20 December 2024
Do not presume that your current comfort in life is an indication of God’s favor. To whom did God ever say, ‘be comfortable?’ The life you had before receiving Christ into your heart is not to be repeated in your new life. You have been changed, given a new Spirit. It is essential to recognize what it was that mastered you in the past. What were your lusts, your goals, your drives? Those should all be suspect. This is not about whether it is good or bad to be rich or famous, to possess land or have a nice car. It is about the things we allow to master us. Whatever has such a hold on our hearts not only influences us but is perpetuated to other people through our words and actions.
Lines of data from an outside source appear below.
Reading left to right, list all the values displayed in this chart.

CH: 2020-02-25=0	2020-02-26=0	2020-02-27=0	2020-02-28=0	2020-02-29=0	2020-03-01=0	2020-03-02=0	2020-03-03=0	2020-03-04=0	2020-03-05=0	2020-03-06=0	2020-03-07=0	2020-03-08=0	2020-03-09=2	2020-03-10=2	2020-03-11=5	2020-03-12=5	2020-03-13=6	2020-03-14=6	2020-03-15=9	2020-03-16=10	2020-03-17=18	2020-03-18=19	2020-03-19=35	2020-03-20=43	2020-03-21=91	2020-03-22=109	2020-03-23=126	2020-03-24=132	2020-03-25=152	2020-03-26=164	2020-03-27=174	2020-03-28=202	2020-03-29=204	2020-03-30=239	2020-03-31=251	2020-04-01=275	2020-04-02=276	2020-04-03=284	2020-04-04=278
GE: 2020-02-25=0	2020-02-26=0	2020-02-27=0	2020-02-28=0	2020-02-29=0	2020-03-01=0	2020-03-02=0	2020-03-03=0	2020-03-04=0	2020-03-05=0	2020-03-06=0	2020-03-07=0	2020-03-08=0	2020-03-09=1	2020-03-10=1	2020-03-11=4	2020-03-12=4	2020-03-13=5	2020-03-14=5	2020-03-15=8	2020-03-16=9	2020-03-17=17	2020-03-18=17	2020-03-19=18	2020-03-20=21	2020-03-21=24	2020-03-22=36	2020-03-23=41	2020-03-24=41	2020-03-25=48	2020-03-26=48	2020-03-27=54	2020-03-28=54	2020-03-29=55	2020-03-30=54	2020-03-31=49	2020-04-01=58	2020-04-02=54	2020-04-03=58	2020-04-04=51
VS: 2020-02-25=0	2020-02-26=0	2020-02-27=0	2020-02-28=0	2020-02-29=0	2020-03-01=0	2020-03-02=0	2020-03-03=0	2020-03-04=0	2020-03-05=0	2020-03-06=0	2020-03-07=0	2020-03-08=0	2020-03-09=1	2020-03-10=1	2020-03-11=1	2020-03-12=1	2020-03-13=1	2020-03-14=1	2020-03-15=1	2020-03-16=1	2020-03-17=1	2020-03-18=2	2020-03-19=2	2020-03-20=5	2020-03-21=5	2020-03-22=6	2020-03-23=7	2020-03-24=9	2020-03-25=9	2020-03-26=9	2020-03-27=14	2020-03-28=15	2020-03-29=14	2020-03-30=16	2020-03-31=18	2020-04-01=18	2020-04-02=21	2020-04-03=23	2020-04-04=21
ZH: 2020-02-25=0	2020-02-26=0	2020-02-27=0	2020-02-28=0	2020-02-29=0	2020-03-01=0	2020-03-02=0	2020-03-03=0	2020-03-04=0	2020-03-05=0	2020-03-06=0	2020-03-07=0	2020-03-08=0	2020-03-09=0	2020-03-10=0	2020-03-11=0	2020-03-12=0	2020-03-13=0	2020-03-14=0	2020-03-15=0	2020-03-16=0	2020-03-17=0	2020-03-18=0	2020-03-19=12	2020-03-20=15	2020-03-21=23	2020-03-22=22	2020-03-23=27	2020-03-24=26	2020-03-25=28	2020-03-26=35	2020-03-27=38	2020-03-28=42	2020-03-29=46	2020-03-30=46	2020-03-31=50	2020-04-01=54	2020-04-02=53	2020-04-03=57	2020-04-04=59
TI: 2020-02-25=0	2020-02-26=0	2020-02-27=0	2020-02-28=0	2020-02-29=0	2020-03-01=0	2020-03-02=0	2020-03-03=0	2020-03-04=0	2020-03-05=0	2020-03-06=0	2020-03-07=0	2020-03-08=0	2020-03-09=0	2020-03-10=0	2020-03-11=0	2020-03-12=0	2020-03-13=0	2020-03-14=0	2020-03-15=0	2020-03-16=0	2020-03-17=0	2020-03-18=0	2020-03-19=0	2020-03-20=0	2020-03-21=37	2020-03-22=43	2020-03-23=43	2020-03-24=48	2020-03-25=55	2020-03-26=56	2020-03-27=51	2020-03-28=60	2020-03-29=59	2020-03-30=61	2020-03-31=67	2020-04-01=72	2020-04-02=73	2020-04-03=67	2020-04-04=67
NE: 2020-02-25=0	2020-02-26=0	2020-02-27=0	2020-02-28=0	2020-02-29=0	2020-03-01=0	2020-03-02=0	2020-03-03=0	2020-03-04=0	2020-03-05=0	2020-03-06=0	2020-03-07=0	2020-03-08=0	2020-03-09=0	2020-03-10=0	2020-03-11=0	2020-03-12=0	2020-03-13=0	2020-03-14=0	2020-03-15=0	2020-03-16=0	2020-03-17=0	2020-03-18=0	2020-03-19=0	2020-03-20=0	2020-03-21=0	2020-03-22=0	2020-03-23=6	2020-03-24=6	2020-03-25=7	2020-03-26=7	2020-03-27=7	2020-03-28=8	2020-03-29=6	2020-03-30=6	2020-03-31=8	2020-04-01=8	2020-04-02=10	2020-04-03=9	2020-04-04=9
Peter wrote to the Church about such things. He addressed people who he labeled false teachers. These were people who had heard the word of God, responded positively, but returned to their previous way of living, ‘like a dog returning to its own vomit,’ he said. Did they deliberately lead others astray? Only in so much as it gave themselves validity to their own behavior. You see, it is about oneself being justified in what motivates the self. We want our individual sins, those things we have allowed ourselves to be comfortable to us, to not feel uncomfortable. We’d rather not have the Spirit bother us over our love of money, possessions, power, or pleasures. So, to foster a comfortableness for ourselves, we promote our values to other people. We become the false teachers that Peter spoke about.
When we come to the Lord, everything is supposed to change. One’s status in life becomes unimportant, for all our abilities and strengths are turned over to the Lord in His service. Whether the Lord keeps us planted in the same job or not is not important. Our jobs are to be done differently, our spending habits are to become different, our pleasures are to be turned onto Christ. We are to recognize that all we have is as dross, and be willing for them to be burned up. If this does not happen, we run the risk of being in a worse place than before we welcomed Jesus into our hearts. We are, as Peter said, pigs who, having been cleansed, wallow around in the mud.